Monday, April 22, 2024

The Joy of Six 1223

"In their very different ways, these stories centre on the same key ideas: a rejection of any idea of natural places and spaces being off limits, and the joyous democracy of gathering together to experience something more nourishing than concrete and tarmac." John Harris senses the spread of a new, radical British politics rooted in nature.

Brian Klaas argues that we need objectivity, not 'balance', from the media: "If someone says the sky is green and another person says it’s blue, you shouldn’t have a blue/green panel on the Sunday shows. But when it comes to election denialism, the media is accused of 'left-wing bias' if it doesn’t give equal platforms to authoritarian election deniers who live in a fantasy world and parrot Trumpian lies. That’s ridiculous."

In one of his last interviews, the philosopher Daniel Dennett talked to Nigel Warburton about some of the books that had influenced him most.

Eleanor Janega finds that we are more prudish than medieval people were.

Georgy Jamieson celebrates the career of a much loved performer: "Leslie Phillips was much more than his screen image.
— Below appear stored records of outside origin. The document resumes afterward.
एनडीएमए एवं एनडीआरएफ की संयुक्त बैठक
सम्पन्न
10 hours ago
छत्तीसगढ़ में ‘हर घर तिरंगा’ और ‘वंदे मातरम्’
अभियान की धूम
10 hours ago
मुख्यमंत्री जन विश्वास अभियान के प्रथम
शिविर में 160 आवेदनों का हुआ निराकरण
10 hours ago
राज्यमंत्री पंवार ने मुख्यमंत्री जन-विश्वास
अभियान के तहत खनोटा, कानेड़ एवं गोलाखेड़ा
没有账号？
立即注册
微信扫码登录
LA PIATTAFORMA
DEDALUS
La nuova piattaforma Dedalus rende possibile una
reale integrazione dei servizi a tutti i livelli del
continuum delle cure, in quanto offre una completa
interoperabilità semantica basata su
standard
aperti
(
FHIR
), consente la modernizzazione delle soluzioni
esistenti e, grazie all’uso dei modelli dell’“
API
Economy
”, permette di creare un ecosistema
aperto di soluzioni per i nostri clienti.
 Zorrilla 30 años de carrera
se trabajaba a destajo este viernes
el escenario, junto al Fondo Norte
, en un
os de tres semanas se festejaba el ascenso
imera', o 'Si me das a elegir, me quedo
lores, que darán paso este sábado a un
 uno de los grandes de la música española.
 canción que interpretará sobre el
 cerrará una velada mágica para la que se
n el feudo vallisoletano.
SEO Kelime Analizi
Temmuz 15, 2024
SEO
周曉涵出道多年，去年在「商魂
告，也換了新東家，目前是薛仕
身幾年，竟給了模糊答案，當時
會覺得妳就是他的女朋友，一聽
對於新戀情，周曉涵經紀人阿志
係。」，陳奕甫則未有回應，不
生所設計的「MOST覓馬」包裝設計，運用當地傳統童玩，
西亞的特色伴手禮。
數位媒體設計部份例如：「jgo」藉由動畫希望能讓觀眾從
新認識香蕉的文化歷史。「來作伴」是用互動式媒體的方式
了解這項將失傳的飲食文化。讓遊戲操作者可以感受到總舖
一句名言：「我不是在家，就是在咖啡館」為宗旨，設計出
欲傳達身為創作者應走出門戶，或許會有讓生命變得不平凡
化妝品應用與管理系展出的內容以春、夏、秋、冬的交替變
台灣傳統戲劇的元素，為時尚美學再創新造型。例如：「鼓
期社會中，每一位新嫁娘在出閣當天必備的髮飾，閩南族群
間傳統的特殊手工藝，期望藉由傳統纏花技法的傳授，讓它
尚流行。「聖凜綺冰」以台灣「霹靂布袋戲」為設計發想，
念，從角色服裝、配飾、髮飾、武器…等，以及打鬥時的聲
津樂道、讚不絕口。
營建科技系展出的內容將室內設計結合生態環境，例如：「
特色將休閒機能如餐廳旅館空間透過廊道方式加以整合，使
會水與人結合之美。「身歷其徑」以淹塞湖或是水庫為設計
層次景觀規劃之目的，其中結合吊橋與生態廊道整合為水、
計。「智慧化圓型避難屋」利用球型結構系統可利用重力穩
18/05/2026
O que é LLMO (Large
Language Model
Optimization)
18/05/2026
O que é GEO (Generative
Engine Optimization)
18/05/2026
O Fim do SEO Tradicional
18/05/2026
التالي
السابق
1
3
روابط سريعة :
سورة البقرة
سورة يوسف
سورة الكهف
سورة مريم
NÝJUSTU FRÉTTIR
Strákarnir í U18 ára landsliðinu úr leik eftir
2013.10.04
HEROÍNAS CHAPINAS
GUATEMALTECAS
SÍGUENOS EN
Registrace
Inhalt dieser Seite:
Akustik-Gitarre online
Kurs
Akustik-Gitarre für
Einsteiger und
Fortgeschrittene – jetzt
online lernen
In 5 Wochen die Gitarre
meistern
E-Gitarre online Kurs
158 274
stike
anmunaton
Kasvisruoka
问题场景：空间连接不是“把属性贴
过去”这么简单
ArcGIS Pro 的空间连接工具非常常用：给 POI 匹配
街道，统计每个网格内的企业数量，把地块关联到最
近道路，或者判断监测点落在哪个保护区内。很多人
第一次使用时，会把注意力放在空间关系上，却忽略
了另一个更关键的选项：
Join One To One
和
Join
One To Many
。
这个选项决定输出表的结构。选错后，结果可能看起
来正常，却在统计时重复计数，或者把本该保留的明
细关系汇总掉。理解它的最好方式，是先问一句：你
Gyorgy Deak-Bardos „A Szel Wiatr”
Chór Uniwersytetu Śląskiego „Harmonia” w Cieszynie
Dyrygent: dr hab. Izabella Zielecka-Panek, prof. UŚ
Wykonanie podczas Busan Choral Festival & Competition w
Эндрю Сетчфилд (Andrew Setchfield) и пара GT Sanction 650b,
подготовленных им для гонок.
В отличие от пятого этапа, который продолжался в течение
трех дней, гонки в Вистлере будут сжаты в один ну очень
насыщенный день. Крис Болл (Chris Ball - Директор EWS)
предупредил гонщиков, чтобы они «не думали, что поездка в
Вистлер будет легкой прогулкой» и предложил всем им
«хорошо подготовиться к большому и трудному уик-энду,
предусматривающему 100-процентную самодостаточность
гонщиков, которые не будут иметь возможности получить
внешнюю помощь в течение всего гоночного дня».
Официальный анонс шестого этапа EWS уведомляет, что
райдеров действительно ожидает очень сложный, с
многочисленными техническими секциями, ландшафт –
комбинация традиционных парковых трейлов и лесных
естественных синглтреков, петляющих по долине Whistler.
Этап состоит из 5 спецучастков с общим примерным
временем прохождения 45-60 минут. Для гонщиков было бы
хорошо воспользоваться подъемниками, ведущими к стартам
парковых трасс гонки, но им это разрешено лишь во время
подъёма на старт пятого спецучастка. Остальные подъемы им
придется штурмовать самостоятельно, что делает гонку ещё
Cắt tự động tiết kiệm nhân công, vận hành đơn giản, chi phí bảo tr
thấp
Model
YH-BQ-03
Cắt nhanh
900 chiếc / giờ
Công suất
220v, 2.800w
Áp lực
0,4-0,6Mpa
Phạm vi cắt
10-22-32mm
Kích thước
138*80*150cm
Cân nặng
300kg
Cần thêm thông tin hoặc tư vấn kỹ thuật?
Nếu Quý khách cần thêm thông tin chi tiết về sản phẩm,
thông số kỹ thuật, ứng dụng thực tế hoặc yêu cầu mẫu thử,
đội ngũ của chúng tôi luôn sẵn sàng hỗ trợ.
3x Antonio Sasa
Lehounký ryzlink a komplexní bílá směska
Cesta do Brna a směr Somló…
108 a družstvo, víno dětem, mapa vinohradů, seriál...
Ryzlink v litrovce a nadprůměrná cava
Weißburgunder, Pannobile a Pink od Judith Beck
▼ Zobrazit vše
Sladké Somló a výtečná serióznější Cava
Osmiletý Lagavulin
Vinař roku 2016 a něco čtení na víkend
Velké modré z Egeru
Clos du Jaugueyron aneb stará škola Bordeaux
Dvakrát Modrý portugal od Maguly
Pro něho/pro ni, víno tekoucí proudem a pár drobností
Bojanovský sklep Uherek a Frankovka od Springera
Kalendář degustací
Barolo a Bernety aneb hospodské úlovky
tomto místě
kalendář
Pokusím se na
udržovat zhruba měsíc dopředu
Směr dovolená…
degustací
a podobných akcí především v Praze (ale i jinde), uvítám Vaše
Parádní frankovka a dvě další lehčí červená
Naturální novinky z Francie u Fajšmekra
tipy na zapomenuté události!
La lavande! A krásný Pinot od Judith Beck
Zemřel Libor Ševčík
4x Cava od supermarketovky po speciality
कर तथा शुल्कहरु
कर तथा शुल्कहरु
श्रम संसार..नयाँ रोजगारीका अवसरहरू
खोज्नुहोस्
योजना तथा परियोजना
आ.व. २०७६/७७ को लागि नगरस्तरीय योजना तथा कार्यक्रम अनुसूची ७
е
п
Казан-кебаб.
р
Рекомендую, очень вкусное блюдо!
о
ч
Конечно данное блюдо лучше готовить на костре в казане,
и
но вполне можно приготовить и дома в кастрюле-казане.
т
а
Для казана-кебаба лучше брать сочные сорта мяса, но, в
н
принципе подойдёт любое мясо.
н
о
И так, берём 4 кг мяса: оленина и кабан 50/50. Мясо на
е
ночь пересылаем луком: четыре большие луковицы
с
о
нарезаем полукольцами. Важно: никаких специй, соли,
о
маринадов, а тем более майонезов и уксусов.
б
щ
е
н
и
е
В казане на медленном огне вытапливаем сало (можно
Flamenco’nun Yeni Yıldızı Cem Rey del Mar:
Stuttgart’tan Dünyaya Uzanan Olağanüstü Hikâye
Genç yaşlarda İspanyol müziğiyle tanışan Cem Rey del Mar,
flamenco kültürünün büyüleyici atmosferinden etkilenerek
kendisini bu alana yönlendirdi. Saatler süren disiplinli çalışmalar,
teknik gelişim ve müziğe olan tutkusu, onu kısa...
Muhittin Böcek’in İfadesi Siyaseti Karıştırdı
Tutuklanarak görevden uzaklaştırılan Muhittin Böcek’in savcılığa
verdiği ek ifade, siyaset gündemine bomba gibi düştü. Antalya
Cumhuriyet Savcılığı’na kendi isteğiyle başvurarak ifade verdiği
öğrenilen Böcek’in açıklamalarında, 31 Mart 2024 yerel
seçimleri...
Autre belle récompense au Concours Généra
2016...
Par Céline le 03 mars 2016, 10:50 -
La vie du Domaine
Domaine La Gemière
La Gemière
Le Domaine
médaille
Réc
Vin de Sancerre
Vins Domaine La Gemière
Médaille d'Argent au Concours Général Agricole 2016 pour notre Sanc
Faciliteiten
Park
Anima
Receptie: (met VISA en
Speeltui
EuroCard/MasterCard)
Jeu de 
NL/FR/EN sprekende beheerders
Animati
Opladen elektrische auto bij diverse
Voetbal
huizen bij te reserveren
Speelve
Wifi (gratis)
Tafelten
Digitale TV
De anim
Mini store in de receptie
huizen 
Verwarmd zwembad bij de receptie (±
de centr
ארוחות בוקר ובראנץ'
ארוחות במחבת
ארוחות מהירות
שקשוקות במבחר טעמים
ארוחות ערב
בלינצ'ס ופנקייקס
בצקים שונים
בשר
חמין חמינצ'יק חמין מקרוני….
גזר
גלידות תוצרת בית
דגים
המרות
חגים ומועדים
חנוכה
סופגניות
He was a household name thanks to the Carry On and Doctor films, but also a producer, director and in later years a fine character actor doing some very heavy-weight and interesting work."

"There’s no more Pinteresque character in Pinter than Harold Pinter on the cricket pitch. His dreams have not come true - his hero: Len Hutton; his highest score: 39 - but he dreams them nonetheless, while honing a curt line in dialogue for his fellow close fielders." Richard Beard on the playwright and cricket.